## Records for the exercise
▬▬▬▬▬▬▬▬▬▬

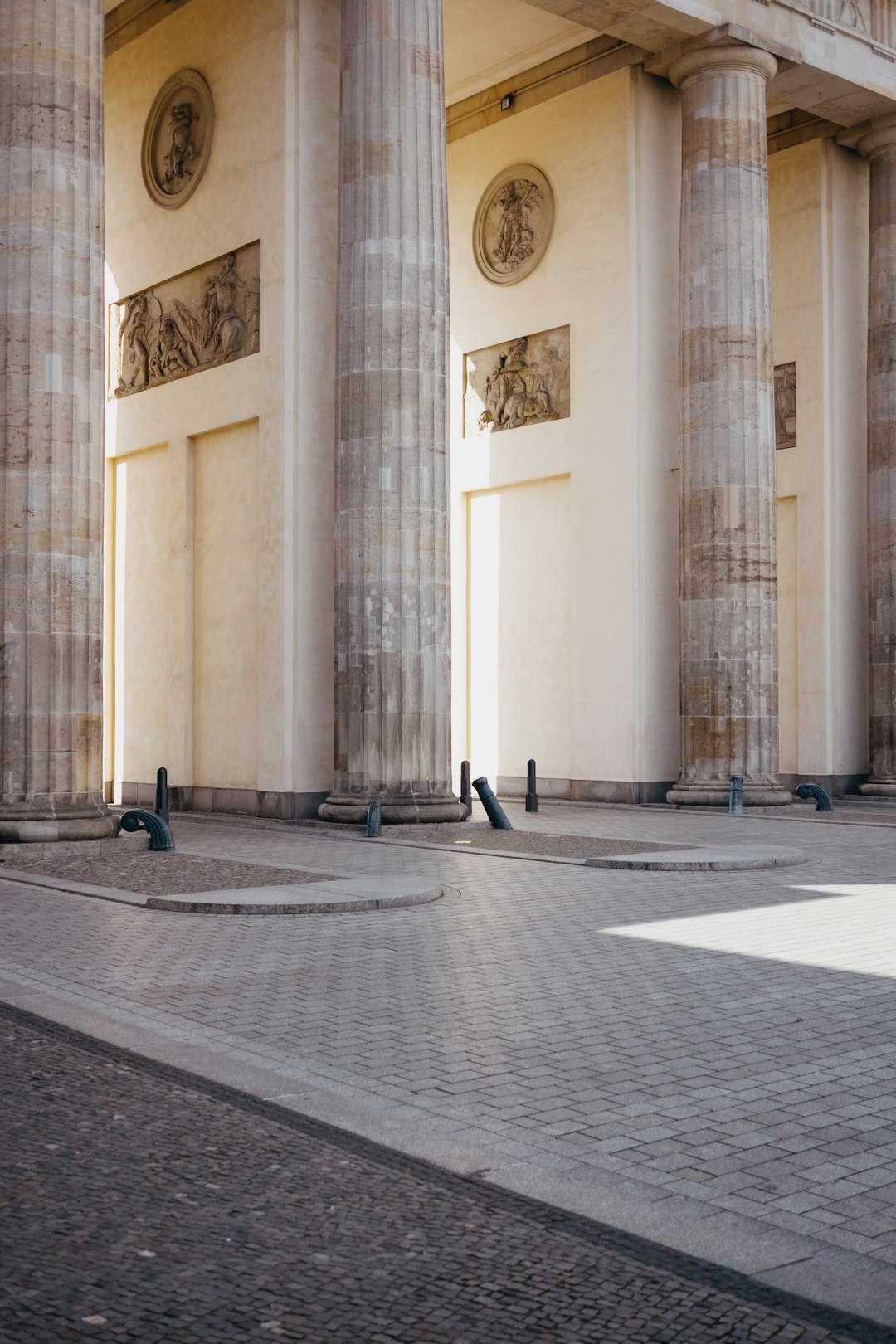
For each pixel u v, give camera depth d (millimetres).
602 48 38031
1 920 16156
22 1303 5852
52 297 24203
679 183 38250
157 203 35688
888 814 34844
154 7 36094
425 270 30062
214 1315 5750
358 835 27344
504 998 12016
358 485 29750
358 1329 5625
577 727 38219
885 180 40812
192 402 34281
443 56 31016
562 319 39000
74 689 24156
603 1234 6652
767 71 36719
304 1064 9797
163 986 12328
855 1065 9891
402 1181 7418
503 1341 5523
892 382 40688
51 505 24031
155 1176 7492
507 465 40406
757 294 36344
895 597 40500
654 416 37344
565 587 39062
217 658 33625
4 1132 8234
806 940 15016
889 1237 6629
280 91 31812
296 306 31453
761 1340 5531
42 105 24359
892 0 39719
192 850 24109
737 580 35781
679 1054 10148
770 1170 7609
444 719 30109
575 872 21234
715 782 35562
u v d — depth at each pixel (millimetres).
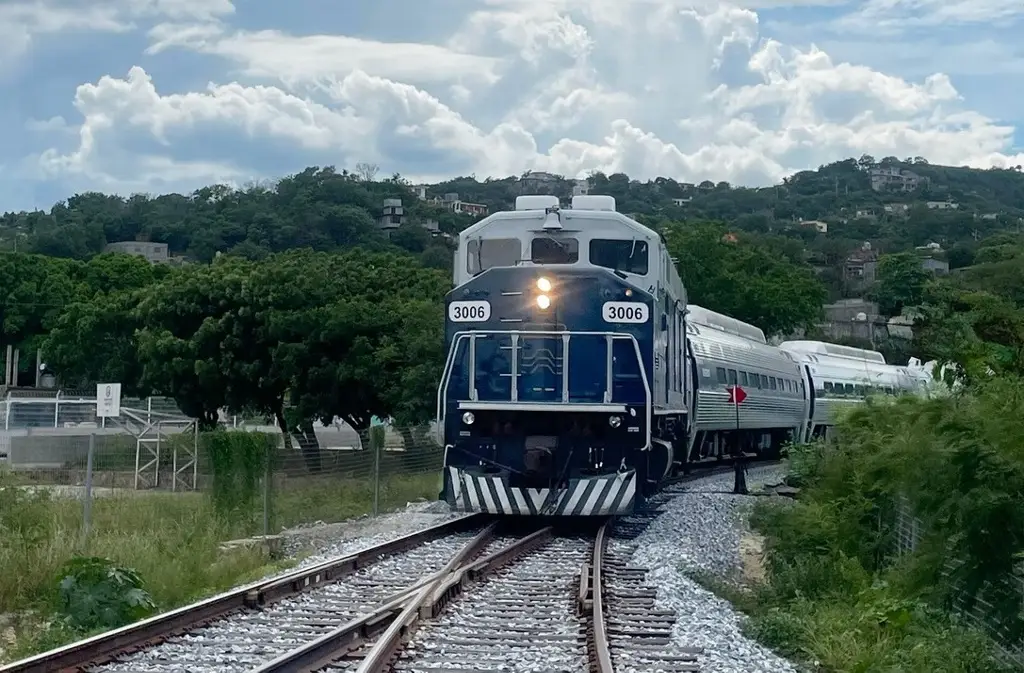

▬▬▬▬▬▬▬▬▬▬

## To do
Every line in the records above with "depth" in it adds one to the count; give that count and nothing else.

## Your solution
2